Managing Public Keys

the email gateway requires:

  • The public key of the recipient’s S/MIME encryption certificate for encrypting the outgoing messages.

  • The public key of the sender’s S/MIME signing certificate for verifying incoming signed messages.

You can add public keys to your email gateway in one of the following ways:

  • If you have the intended public key in PEM format, you can add it using the web interface or CLI. See Adding a Public Key.

  • If you have an export file that contains the intended public keys, you can copy the export file to the /configuration directory and import it using the web interface or CLI. See Importing Public Keys from an Existing Export File.

The email gateway also supports key harvesting (automatically retrieving public keys from incoming signed messages). For more information, see S/MIME Harvested Public Keys.

Adding a Public Key

Before You Begin

Procedure


Step 1

Click Mail Policies > Public Keys.

Step 2

Click Add Public Key.

Step 3

Enter the name of the public key.

Step 4

Enter the public key.

Step 5

Submit and commit your changes.


What to do next


Note

Use the smimeconfig command to add public keys using CLI.

Importing Public Keys from an Existing Export File

Before You Begin

Copy the export file to the /configuration directory of the email gateway.

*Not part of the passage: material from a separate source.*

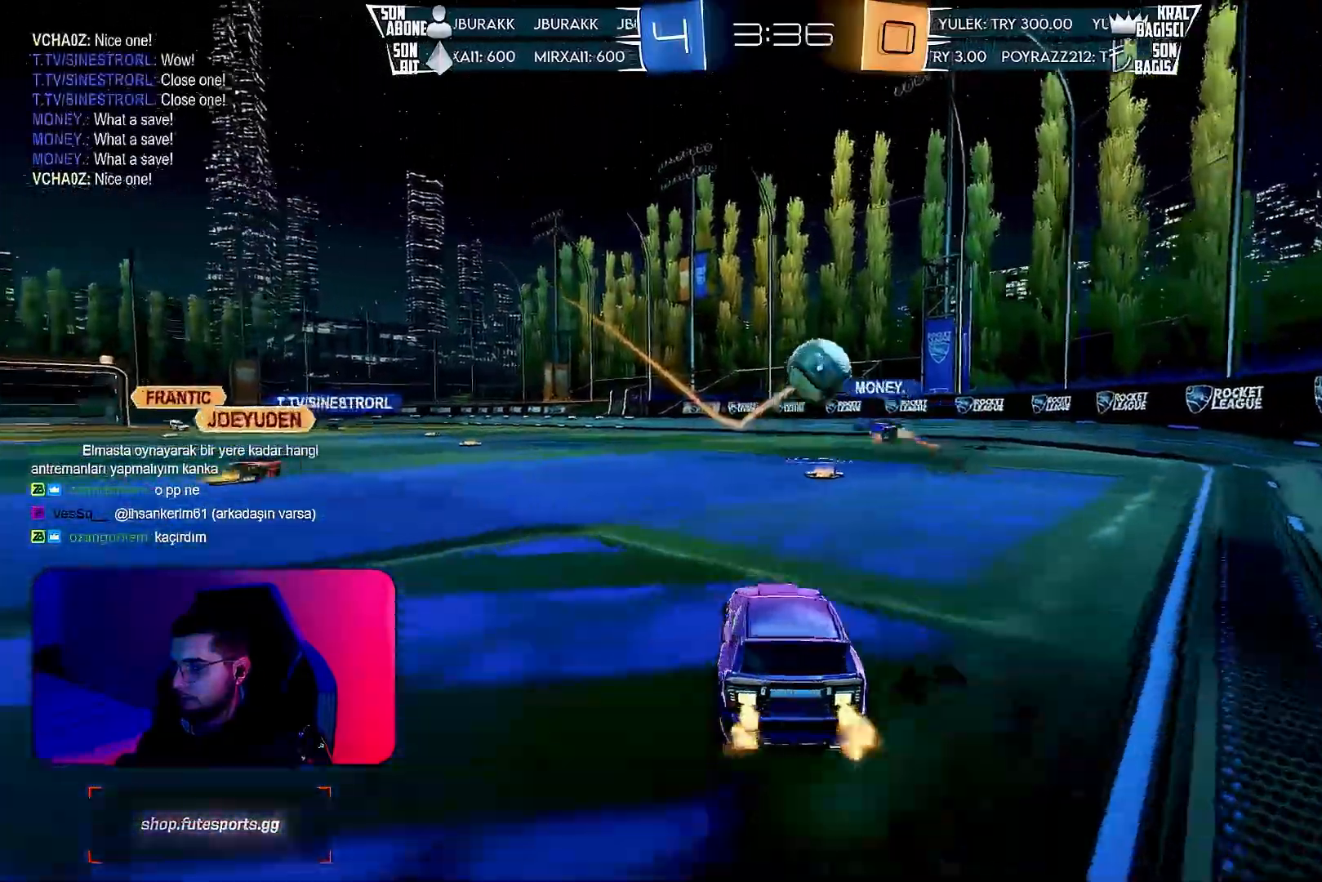
{"buttons": ["R2"], "left_stick": "center", "events": [[150, "left_stick", "center"], [217, "left_stick", "left"], [350, "left_stick", "center"]]}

For instructions to create an export file, see Exporting Public Keys.

Procedure


Step 1

Click Mail Policies > Public Keys.

Step 2

Click Import Public Keys.

Step 3

Select the export file and click Submit.

Note 
The import process may take longer if you are importing a file with large number of public keys. Make sure that you adjust the web interface or CLI inactivity timeout accordingly.
Step 4

Commit your changes.


Exporting Public Keys

All public keys on the email gateway are exported together in a single text file and stored in the /configuration directory.

Procedure


Step 1

Choose Mail Policies > Public Keys.

Step 2

Click Export Public Keys.

Step 3

Enter a name for the file and click Submit.